■ What to produce
Rewrite the lines from the start of the rows through the line containing "စာရွက်စာတမ်းထုတ်ကုန်", both ends included, as a Markdown table with the columns No. and Text, and leave out any blank lines.

■ Data records
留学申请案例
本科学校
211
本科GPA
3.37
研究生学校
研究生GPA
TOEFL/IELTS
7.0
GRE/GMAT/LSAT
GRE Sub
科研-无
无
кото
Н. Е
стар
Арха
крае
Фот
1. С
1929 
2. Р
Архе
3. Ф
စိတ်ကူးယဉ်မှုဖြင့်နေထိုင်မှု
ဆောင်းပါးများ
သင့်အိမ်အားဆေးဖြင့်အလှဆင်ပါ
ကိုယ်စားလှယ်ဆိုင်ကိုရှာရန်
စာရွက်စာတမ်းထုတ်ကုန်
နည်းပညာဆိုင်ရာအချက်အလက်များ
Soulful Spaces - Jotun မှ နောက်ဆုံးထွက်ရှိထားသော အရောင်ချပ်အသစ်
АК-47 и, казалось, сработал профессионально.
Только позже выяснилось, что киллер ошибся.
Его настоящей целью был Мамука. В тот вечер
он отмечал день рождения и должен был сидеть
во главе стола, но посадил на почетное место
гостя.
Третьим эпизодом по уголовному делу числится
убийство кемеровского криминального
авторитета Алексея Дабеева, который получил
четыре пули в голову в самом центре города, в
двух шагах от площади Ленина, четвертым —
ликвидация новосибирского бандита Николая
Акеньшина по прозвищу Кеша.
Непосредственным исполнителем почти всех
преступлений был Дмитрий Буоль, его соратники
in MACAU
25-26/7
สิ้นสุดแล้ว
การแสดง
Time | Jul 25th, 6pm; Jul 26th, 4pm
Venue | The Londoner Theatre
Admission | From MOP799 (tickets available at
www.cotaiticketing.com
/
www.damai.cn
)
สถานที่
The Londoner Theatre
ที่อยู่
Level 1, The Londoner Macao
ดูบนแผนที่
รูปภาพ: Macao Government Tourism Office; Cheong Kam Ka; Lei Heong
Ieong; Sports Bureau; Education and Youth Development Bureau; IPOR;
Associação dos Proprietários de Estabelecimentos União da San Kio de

■ Answer to this problem
| No. | Text |
|---|---|
| 1 | 留学申请案例 |
| 2 | 本科学校 |
| 3 | 211 |
| 4 | 本科GPA |
| 5 | 3.37 |
| 6 | 研究生学校 |
| 7 | 研究生GPA |
| 8 | TOEFL/IELTS |
| 9 | 7.0 |
| 10 | GRE/GMAT/LSAT |
| 11 | GRE Sub |
| 12 | 科研-无 |
| 13 | 无 |
| 14 | кото |
| 15 | Н. Е |
| 16 | стар |
| 17 | Арха |
| 18 | крае |
| 19 | Фот |
| 20 | 1. С |
| 21 | 1929  |
| 22 | 2. Р |
| 23 | Архе |
| 24 | 3. Ф |
| 25 | စိတ်ကူးယဉ်မှုဖြင့်နေထိုင်မှု |
| 26 | ဆောင်းပါးများ |
| 27 | သင့်အိမ်အားဆေးဖြင့်အလှဆင်ပါ |
| 28 | ကိုယ်စားလှယ်ဆိုင်ကိုရှာရန် |
| 29 | စာရွက်စာတမ်းထုတ်ကုန် |